Found out that the Classpath Extensions project has a project page. They incorporated the javax.servlet package that Paul Siegman and I wrote a long time ago. Maybe I should look at it again it has been years since I did something with Servlets and JSPs. Nice to see that it is still maintained. Although I noticed that they have not imported the README, Changelog, etc files or any other documentation at all. Have added myself to the project as contributor so I will now feel guilty if I don’t at least clean up the packaging ;)
GNU Classpath Extensions looks very nice. Have to try out the JAXP support they have. Some new packages that we have to write for GNU Classpath such as java.util.prefs need XML reading/writing support. At the moment I kind of fake the reading/writing of XML in that package and it is definitly broken.

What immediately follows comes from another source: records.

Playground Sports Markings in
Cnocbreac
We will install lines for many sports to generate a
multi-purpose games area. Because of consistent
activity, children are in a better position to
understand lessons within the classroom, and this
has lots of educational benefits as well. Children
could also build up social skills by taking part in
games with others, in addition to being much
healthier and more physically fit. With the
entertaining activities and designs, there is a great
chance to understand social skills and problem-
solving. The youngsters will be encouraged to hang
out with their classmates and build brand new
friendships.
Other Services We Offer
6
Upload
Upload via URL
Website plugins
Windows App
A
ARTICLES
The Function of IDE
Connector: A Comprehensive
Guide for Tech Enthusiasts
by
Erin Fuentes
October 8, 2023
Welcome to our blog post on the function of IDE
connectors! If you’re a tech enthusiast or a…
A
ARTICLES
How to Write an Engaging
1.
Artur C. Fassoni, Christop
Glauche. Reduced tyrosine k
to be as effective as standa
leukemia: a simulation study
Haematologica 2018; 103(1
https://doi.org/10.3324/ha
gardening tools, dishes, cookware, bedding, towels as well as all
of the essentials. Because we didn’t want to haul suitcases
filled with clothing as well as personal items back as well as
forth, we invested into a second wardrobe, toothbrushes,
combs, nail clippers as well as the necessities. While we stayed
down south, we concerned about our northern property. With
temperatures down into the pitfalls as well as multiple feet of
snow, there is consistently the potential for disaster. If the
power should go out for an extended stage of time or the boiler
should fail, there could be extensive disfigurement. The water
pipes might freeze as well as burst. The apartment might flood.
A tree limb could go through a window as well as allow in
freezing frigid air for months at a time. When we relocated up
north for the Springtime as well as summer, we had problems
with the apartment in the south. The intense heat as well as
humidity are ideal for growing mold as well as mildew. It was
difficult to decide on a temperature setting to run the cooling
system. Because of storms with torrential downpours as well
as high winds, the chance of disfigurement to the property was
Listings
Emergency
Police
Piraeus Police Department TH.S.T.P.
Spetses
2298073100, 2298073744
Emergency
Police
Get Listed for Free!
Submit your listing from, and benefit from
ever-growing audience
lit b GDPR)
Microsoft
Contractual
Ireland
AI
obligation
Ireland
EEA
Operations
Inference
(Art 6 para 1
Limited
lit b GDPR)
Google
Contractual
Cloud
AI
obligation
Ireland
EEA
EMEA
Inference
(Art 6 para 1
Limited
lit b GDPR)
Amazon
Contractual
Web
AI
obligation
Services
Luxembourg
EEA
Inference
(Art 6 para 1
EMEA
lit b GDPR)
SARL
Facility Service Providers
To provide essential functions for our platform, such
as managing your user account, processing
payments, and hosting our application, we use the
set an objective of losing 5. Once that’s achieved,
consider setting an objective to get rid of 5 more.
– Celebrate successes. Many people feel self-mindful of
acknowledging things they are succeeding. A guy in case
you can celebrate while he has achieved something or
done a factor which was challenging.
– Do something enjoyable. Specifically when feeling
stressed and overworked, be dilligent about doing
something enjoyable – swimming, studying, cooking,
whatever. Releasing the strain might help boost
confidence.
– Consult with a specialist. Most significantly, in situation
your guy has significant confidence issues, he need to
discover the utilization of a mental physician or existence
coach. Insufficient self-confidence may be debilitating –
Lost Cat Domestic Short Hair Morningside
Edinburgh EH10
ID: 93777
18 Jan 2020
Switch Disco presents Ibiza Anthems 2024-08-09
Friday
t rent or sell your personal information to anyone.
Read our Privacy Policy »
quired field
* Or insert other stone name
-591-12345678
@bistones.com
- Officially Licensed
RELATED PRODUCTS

Also found out about a project that Anthony Green is working on RHUG which uses GCJ to turn all kinds of Free Software java packages into native executables. GCJ is really good these days.
Seems that the Free Software community has finally all the pieces in place to provide a complete java programming environment.
Comments Off on 29 Sep 2001
Posted
on October 19, 2000, 17:53,
by mjw.
A couple of people have certified me as Apprentice. The strange thing is that I don’t know the people who did this. I did email with Raphael about his article but I have never been in touch with sh and claudio. But thanks to them I was able to add my little reply to the article. Thanks.
So I guess I should now strive to acquire the skills and standing in the community to make more significant contributions and find an individual mentor or a community that helps me to gain these skills.
Fun :)
Comments Off on 19 Oct 2000
Posted
on October 19, 2000, 05:54,
by mjw.
I wanted to post a comment to the ChangeLog and CVS article but since I am not yet certified I couldn’t post it there so here is my small contribution to that article:
When the only thing you have is a cvs log then you might be interested in the cvs2cl.pl CVS-log-message-to-ChangeLog conversion script by Karl Fogel. You should run this little utility once before you ‘release’ or ‘distribute’ your code. It creates very very nice ChangeLog entries. The ChangeLog file that it generates shows precisly who changed what file. And if everybody provides a good commit log entry you never have to worry about when, who made what change to which part of the code.